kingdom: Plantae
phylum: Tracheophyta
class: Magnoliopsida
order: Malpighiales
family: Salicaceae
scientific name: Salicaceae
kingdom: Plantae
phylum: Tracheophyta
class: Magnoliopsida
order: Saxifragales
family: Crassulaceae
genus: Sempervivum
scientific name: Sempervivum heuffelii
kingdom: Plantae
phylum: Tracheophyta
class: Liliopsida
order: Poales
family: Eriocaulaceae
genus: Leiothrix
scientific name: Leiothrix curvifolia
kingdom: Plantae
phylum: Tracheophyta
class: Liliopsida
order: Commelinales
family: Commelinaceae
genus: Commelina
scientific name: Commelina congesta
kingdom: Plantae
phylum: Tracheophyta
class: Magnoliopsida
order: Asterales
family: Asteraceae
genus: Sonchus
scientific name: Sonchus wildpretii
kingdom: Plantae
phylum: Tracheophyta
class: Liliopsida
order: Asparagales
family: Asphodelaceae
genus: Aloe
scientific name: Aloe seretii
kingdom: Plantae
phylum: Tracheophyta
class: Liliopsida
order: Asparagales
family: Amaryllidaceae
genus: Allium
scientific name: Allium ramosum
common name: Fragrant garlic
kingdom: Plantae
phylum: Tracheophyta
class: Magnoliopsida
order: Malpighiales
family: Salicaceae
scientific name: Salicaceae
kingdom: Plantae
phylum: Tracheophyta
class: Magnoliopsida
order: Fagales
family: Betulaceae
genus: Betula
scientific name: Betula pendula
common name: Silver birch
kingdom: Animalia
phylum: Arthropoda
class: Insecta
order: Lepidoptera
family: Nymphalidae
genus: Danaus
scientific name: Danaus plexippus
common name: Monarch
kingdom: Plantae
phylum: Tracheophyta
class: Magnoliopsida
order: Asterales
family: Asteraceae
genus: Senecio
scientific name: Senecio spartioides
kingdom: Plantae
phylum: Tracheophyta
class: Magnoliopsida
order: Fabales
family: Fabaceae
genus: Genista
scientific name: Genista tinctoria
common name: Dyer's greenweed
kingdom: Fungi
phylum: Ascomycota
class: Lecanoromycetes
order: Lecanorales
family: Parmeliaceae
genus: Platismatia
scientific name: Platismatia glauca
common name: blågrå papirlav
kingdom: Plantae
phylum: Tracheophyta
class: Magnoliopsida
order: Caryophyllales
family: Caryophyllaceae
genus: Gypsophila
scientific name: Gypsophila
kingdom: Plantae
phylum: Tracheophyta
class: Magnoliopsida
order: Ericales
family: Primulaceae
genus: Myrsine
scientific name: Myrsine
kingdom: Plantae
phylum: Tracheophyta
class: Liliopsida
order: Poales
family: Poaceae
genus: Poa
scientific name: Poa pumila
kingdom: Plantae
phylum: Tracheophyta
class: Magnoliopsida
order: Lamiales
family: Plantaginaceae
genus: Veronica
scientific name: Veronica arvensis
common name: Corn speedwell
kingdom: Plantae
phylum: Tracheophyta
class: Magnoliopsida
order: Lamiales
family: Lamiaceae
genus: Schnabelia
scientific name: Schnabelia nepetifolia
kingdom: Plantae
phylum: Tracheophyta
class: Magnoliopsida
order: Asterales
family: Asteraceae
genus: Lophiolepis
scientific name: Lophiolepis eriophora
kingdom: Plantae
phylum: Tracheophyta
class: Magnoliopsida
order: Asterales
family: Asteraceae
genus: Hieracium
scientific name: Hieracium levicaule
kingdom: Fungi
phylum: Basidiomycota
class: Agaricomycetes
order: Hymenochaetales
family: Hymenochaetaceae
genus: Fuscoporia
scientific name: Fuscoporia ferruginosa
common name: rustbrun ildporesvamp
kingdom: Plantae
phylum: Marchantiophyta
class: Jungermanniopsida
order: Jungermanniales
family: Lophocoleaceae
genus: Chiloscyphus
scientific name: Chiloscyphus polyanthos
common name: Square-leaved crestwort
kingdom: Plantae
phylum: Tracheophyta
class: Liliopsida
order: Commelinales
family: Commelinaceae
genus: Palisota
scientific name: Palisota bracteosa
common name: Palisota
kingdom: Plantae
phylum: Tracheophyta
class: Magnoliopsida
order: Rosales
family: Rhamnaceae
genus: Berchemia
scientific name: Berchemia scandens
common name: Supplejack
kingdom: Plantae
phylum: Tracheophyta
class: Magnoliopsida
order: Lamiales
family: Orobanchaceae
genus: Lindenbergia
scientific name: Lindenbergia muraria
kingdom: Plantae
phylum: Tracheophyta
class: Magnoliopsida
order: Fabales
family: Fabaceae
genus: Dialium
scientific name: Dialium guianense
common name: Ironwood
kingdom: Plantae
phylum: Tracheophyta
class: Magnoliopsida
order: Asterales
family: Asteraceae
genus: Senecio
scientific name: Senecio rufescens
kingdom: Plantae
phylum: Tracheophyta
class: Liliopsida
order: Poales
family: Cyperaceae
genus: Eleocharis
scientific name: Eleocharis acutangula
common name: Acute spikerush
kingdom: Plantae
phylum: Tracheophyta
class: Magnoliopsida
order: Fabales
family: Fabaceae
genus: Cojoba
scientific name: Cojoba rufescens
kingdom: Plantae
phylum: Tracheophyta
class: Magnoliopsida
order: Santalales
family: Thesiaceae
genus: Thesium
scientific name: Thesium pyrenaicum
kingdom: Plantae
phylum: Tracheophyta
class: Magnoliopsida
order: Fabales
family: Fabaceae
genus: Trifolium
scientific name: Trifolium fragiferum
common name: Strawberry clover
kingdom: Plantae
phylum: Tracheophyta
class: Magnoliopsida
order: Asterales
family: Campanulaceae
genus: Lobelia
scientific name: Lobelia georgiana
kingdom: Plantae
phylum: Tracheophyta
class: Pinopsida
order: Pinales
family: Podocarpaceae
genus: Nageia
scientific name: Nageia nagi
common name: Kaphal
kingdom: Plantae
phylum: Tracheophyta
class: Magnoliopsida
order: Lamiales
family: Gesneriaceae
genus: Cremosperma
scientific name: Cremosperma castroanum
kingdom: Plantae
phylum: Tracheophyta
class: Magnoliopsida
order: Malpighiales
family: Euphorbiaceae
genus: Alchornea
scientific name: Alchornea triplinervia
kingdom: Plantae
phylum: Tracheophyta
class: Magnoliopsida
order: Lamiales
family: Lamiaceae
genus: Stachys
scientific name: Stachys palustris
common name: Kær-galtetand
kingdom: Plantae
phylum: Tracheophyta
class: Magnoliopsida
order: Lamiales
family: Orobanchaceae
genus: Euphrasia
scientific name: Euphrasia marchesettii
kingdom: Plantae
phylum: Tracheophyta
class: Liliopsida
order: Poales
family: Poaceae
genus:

## Short task
Recast these lines as a JSON list of strings, one string per line, with blank lines left out.

## Right answer
[
  "kingdom: Plantae",
  "phylum: Tracheophyta",
  "class: Magnoliopsida",
  "order: Malpighiales",
  "family: Salicaceae",
  "scientific name: Salicaceae",
  "kingdom: Plantae",
  "phylum: Tracheophyta",
  "class: Magnoliopsida",
  "order: Saxifragales",
  "family: Crassulaceae",
  "genus: Sempervivum",
  "scientific name: Sempervivum heuffelii",
  "kingdom: Plantae",
  "phylum: Tracheophyta",
  "class: Liliopsida",
  "order: Poales",
  "family: Eriocaulaceae",
  "genus: Leiothrix",
  "scientific name: Leiothrix curvifolia",
  "kingdom: Plantae",
  "phylum: Tracheophyta",
  "class: Liliopsida",
  "order: Commelinales",
  "family: Commelinaceae",
  "genus: Commelina",
  "scientific name: Commelina congesta",
  "kingdom: Plantae",
  "phylum: Tracheophyta",
  "class: Magnoliopsida",
  "order: Asterales",
  "family: Asteraceae",
  "genus: Sonchus",
  "scientific name: Sonchus wildpretii",
  "kingdom: Plantae",
  "phylum: Tracheophyta",
  "class: Liliopsida",
  "order: Asparagales",
  "family: Asphodelaceae",
  "genus: Aloe",
  "scientific name: Aloe seretii",
  "kingdom: Plantae",
  "phylum: Tracheophyta",
  "class: Liliopsida",
  "order: Asparagales",
  "family: Amaryllidaceae",
  "genus: Allium",
  "scientific name: Allium ramosum",
  "common name: Fragrant garlic",
  "kingdom: Plantae",
  "phylum: Tracheophyta",
  "class: Magnoliopsida",
  "order: Malpighiales",
  "family: Salicaceae",
  "scientific name: Salicaceae",
  "kingdom: Plantae",
  "phylum: Tracheophyta",
  "class: Magnoliopsida",
  "order: Fagales",
  "family: Betulaceae",
  "genus: Betula",
  "scientific name: Betula pendula",
  "common name: Silver birch",
  "kingdom: Animalia",
  "phylum: Arthropoda",
  "class: Insecta",
  "order: Lepidoptera",
  "family: Nymphalidae",
  "genus: Danaus",
  "scientific name: Danaus plexippus",
  "common name: Monarch",
  "kingdom: Plantae",
  "phylum: Tracheophyta",
  "class: Magnoliopsida",
  "order: Asterales",
  "family: Asteraceae",
  "genus: Senecio",
  "scientific name: Senecio spartioides",
  "kingdom: Plantae",
  "phylum: Tracheophyta",
  "class: Magnoliopsida",
  "order: Fabales",
  "family: Fabaceae",
  "genus: Genista",
  "scientific name: Genista tinctoria",
  "common name: Dyer's greenweed",
  "kingdom: Fungi",
  "phylum: Ascomycota",
  "class: Lecanoromycetes",
  "order: Lecanorales",
  "family: Parmeliaceae",
  "genus: Platismatia",
  "scientific name: Platismatia glauca",
  "common name: blågrå papirlav",
  "kingdom: Plantae",
  "phylum: Tracheophyta",
  "class: Magnoliopsida",
  "order: Caryophyllales",
  "family: Caryophyllaceae",
  "genus: Gypsophila",
  "scientific name: Gypsophila",
  "kingdom: Plantae",
  "phylum: Tracheophyta",
  "class: Magnoliopsida",
  "order: Ericales",
  "family: Primulaceae",
  "genus: Myrsine",
  "scientific name: Myrsine",
  "kingdom: Plantae",
  "phylum: Tracheophyta",
  "class: Liliopsida",
  "order: Poales",
  "family: Poaceae",
  "genus: Poa",
  "scientific name: Poa pumila",
  "kingdom: Plantae",
  "phylum: Tracheophyta",
  "class: Magnoliopsida",
  "order: Lamiales",
  "family: Plantaginaceae",
  "genus: Veronica",
  "scientific name: Veronica arvensis",
  "common name: Corn speedwell",
  "kingdom: Plantae",
  "phylum: Tracheophyta",
  "class: Magnoliopsida",
  "order: Lamiales",
  "family: Lamiaceae",
  "genus: Schnabelia",
  "scientific name: Schnabelia nepetifolia",
  "kingdom: Plantae",
  "phylum: Tracheophyta",
  "class: Magnoliopsida",
  "order: Asterales",
  "family: Asteraceae",
  "genus: Lophiolepis",
  "scientific name: Lophiolepis eriophora",
  "kingdom: Plantae",
  "phylum: Tracheophyta",
  "class: Magnoliopsida",
  "order: Asterales",
  "family: Asteraceae",
  "genus: Hieracium",
  "scientific name: Hieracium levicaule",
  "kingdom: Fungi",
  "phylum: Basidiomycota",
  "class: Agaricomycetes",
  "order: Hymenochaetales",
  "family: Hymenochaetaceae",
  "genus: Fuscoporia",
  "scientific name: Fuscoporia ferruginosa",
  "common name: rustbrun ildporesvamp",
  "kingdom: Plantae",
  "phylum: Marchantiophyta",
  "class: Jungermanniopsida",
  "order: Jungermanniales",
  "family: Lophocoleaceae",
  "genus: Chiloscyphus",
  "scientific name: Chiloscyphus polyanthos",
  "common name: Square-leaved crestwort",
  "kingdom: Plantae",
  "phylum: Tracheophyta",
  "class: Liliopsida",
  "order: Commelinales",
  "family: Commelinaceae",
  "genus: Palisota",
  "scientific name: Palisota bracteosa",
  "common name: Palisota",
  "kingdom: Plantae",
  "phylum: Tracheophyta",
  "class: Magnoliopsida",
  "order: Rosales",
  "family: Rhamnaceae",
  "genus: Berchemia",
  "scientific name: Berchemia scandens",
  "common name: Supplejack",
  "kingdom: Plantae",
  "phylum: Tracheophyta",
  "class: Magnoliopsida",
  "order: Lamiales",
  "family: Orobanchaceae",
  "genus: Lindenbergia",
  "scientific name: Lindenbergia muraria",
  "kingdom: Plantae",
  "phylum: Tracheophyta",
  "class: Magnoliopsida",
  "order: Fabales",
  "family: Fabaceae",
  "genus: Dialium",
  "scientific name: Dialium guianense",
  "common name: Ironwood",
  "kingdom: Plantae",
  "phylum: Tracheophyta",
  "class: Magnoliopsida",
  "order: Asterales",
  "family: Asteraceae",
  "genus: Senecio",
  "scientific name: Senecio rufescens",
  "kingdom: Plantae",
  "phylum: Tracheophyta",
  "class: Liliopsida",
  "order: Poales",
  "family: Cyperaceae",
  "genus: Eleocharis",
  "scientific name: Eleocharis acutangula",
  "common name: Acute spikerush",
  "kingdom: Plantae",
  "phylum: Tracheophyta",
  "class: Magnoliopsida",
  "order: Fabales",
  "family: Fabaceae",
  "genus: Cojoba",
  "scientific name: Cojoba rufescens",
  "kingdom: Plantae",
  "phylum: Tracheophyta",
  "class: Magnoliopsida",
  "order: Santalales",
  "family: Thesiaceae",
  "genus: Thesium",
  "scientific name: Thesium pyrenaicum",
  "kingdom: Plantae",
  "phylum: Tracheophyta",
  "class: Magnoliopsida",
  "order: Fabales",
  "family: Fabaceae",
  "genus: Trifolium",
  "scientific name: Trifolium fragiferum",
  "common name: Strawberry clover",
  "kingdom: Plantae",
  "phylum: Tracheophyta",
  "class: Magnoliopsida",
  "order: Asterales",
  "family: Campanulaceae",
  "genus: Lobelia",
  "scientific name: Lobelia georgiana",
  "kingdom: Plantae",
  "phylum: Tracheophyta",
  "class: Pinopsida",
  "order: Pinales",
  "family: Podocarpaceae",
  "genus: Nageia",
  "scientific name: Nageia nagi",
  "common name: Kaphal",
  "kingdom: Plantae",
  "phylum: Tracheophyta",
  "class: Magnoliopsida",
  "order: Lamiales",
  "family: Gesneriaceae",
  "genus: Cremosperma",
  "scientific name: Cremosperma castroanum",
  "kingdom: Plantae",
  "phylum: Tracheophyta",
  "class: Magnoliopsida",
  "order: Malpighiales",
  "family: Euphorbiaceae",
  "genus: Alchornea",
  "scientific name: Alchornea triplinervia",
  "kingdom: Plantae",
  "phylum: Tracheophyta",
  "class: Magnoliopsida",
  "order: Lamiales",
  "family: Lamiaceae",
  "genus: Stachys",
  "scientific name: Stachys palustris",
  "common name: Kær-galtetand",
  "kingdom: Plantae",
  "phylum: Tracheophyta",
  "class: Magnoliopsida",
  "order: Lamiales",
  "family: Orobanchaceae",
  "genus: Euphrasia",
  "scientific name: Euphrasia marchesettii",
  "kingdom: Plantae",
  "phylum: Tracheophyta",
  "class: Liliopsida",
  "order: Poales",
  "family: Poaceae",
  "genus:"
]